| Supplied records |
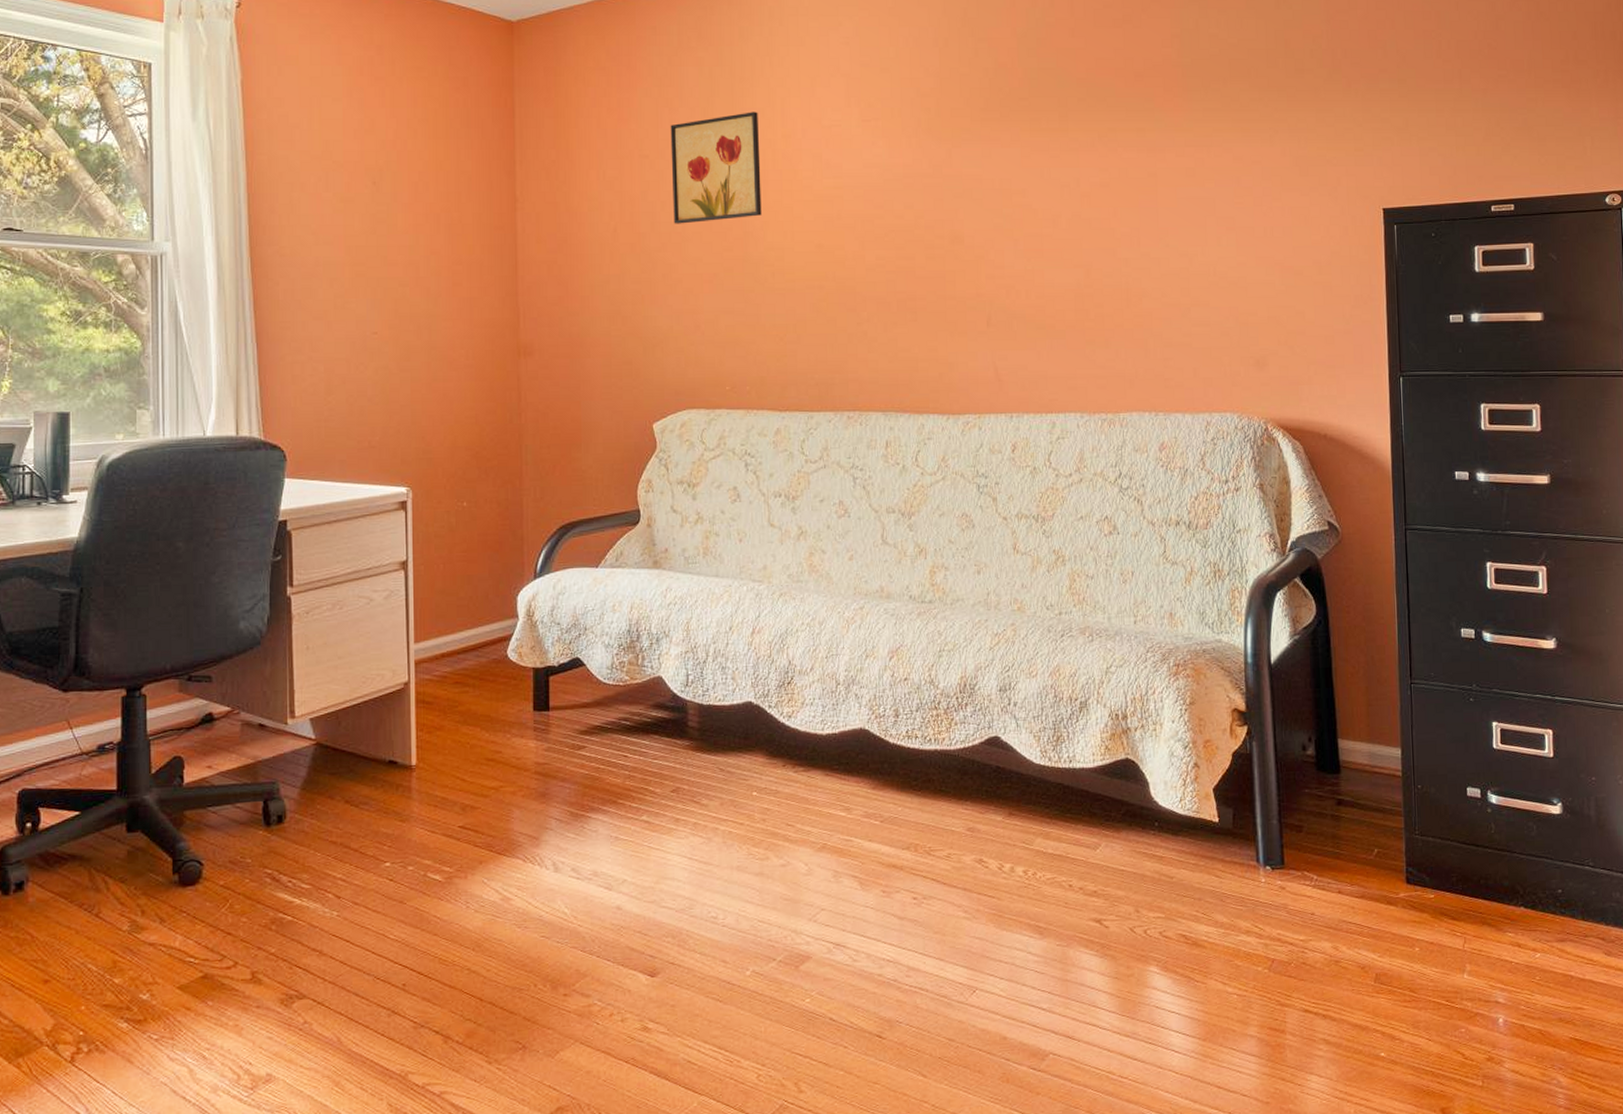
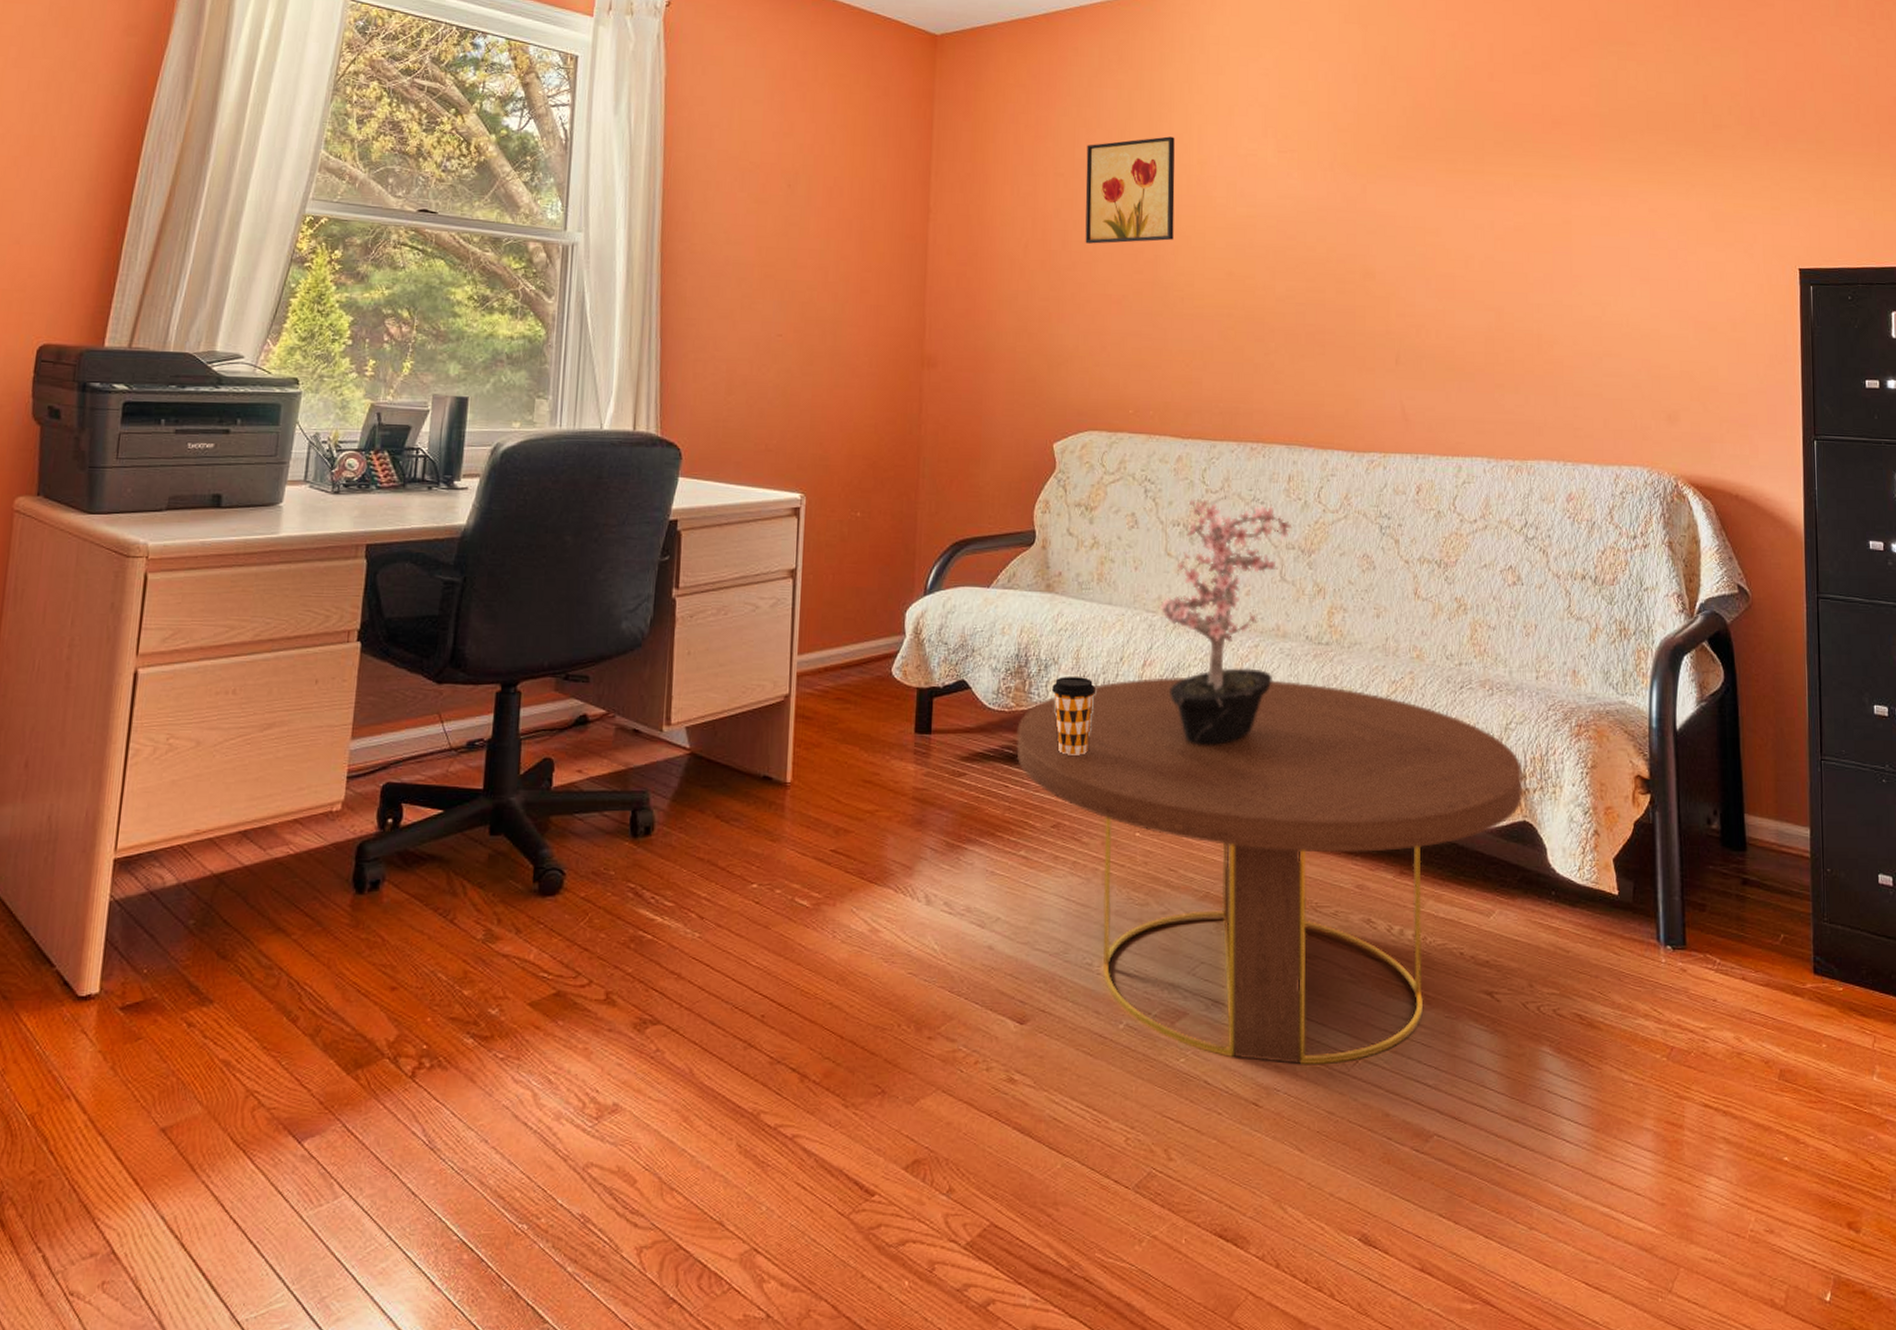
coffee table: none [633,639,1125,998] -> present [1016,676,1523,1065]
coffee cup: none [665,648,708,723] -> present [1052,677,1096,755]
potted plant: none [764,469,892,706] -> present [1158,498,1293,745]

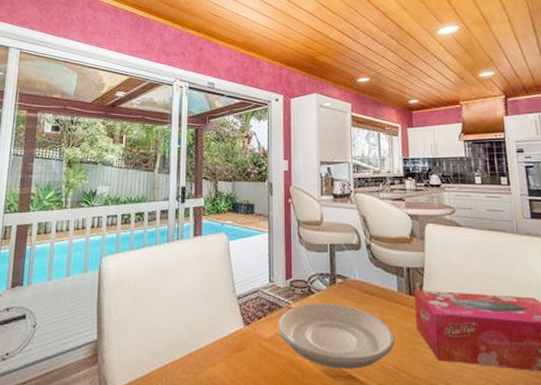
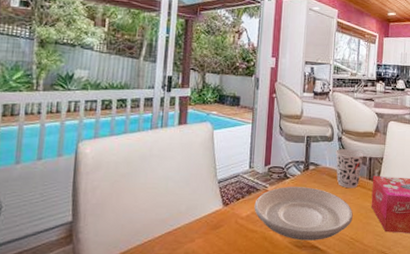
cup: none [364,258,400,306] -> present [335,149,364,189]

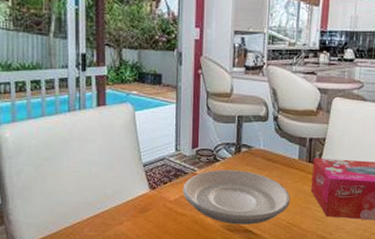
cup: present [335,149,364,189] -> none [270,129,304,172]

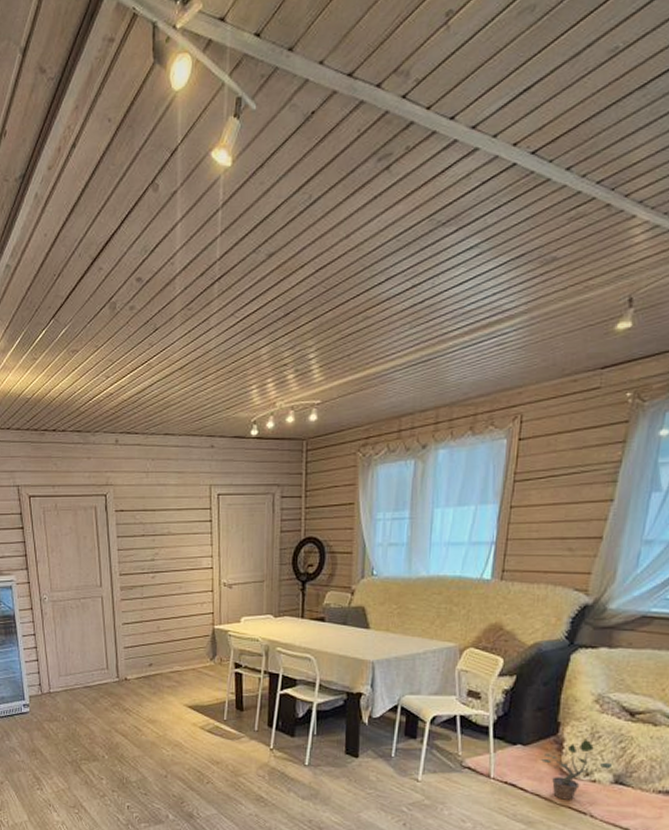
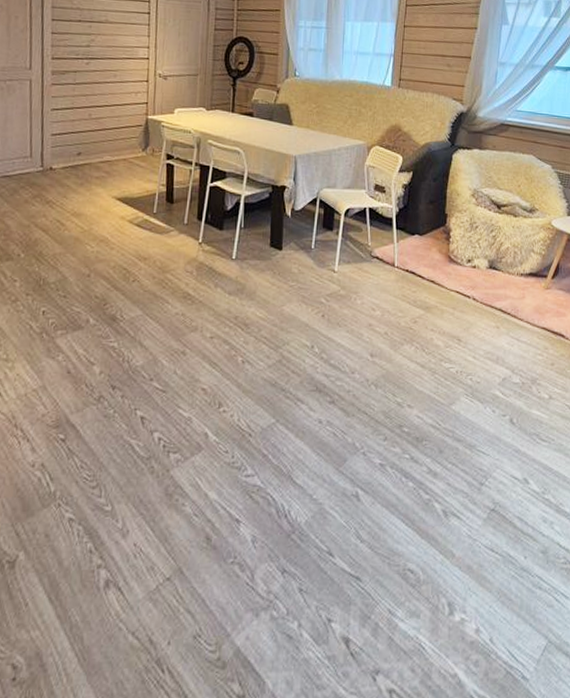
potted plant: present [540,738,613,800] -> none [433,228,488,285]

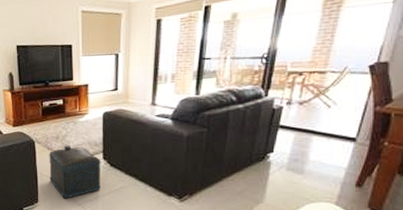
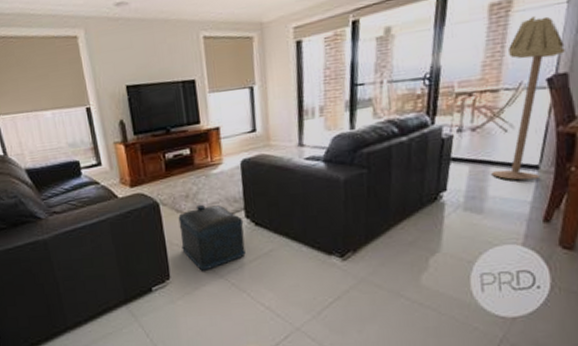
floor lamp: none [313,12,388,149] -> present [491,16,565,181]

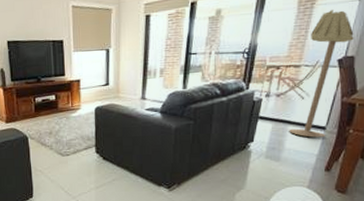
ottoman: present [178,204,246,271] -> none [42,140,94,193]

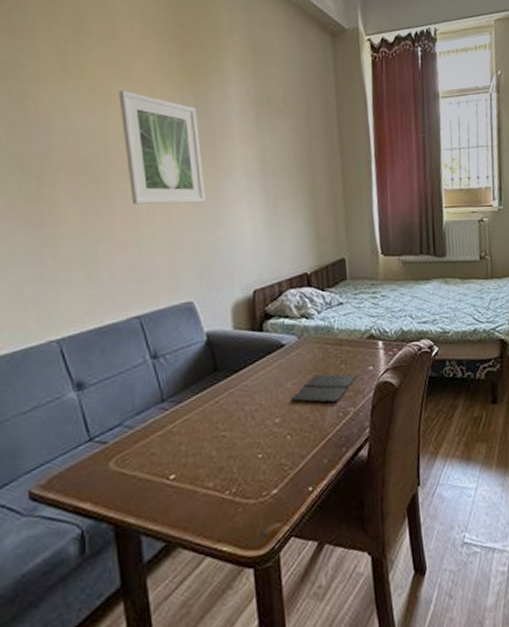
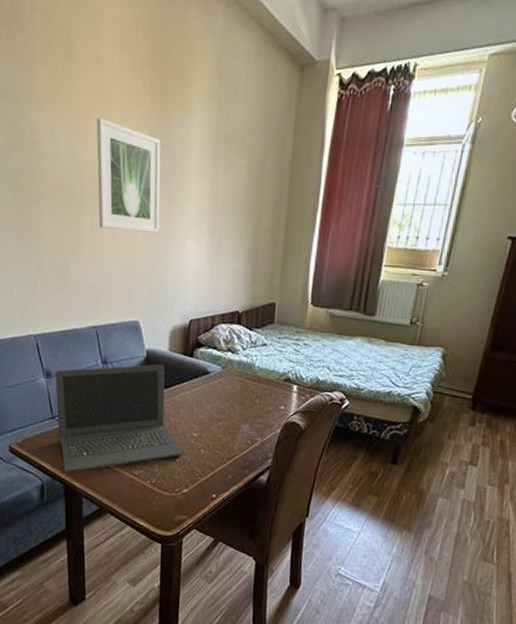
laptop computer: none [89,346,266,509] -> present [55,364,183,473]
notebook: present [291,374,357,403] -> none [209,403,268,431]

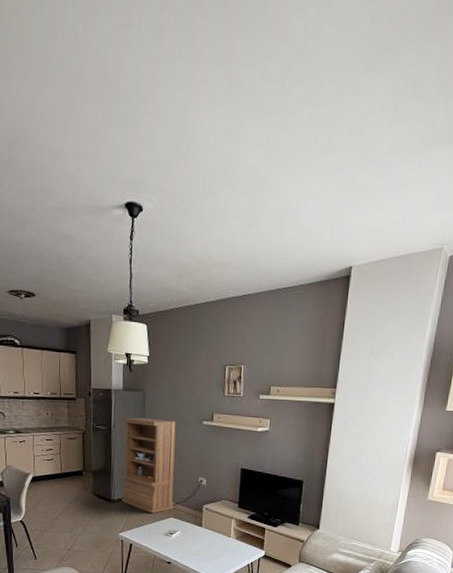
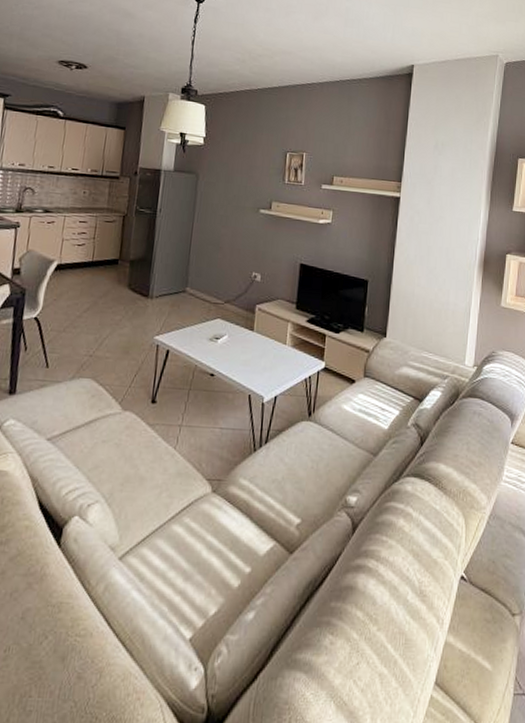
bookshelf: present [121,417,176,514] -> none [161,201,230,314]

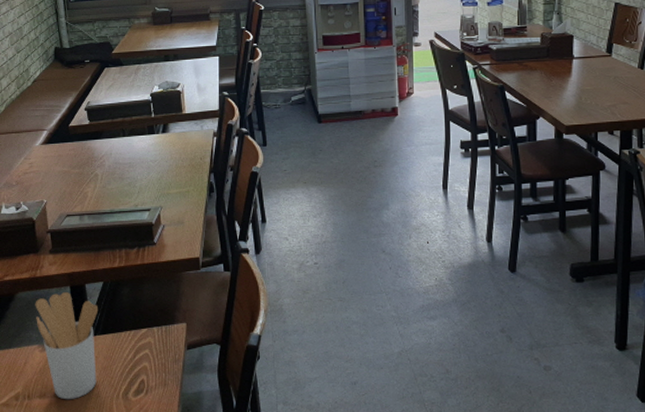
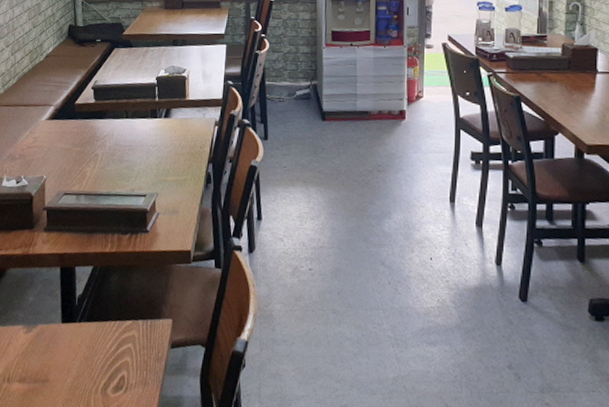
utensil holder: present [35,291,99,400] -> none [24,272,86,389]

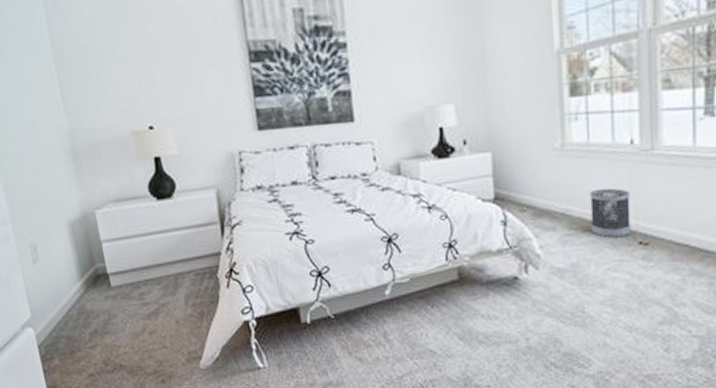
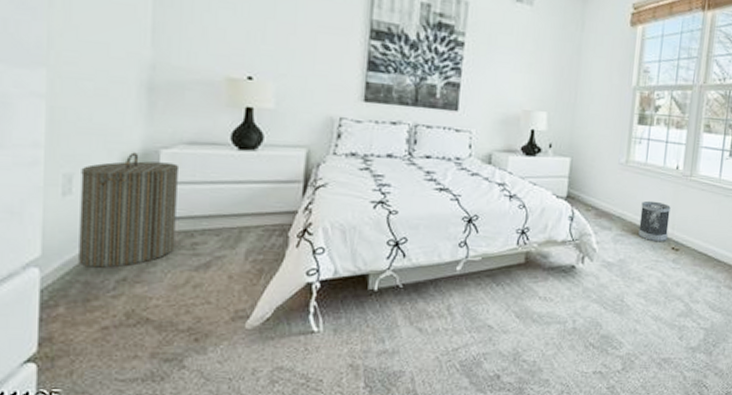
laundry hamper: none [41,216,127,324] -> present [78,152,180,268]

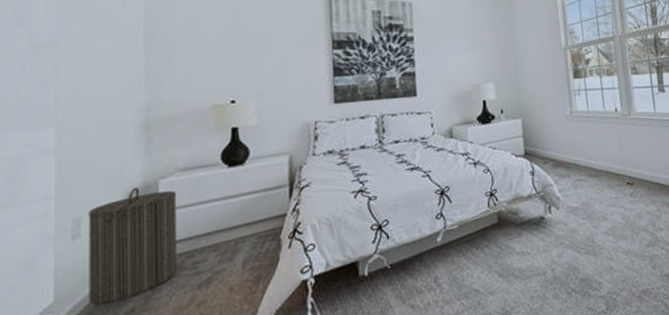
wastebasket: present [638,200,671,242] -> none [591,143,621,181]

| Requirement |
Search the listing for the word "coffee" and return each line that holds it.

| Answer for the task |
coffee table: none [633,639,1125,998] -> present [1016,676,1523,1065]
coffee cup: none [665,648,708,723] -> present [1052,677,1096,755]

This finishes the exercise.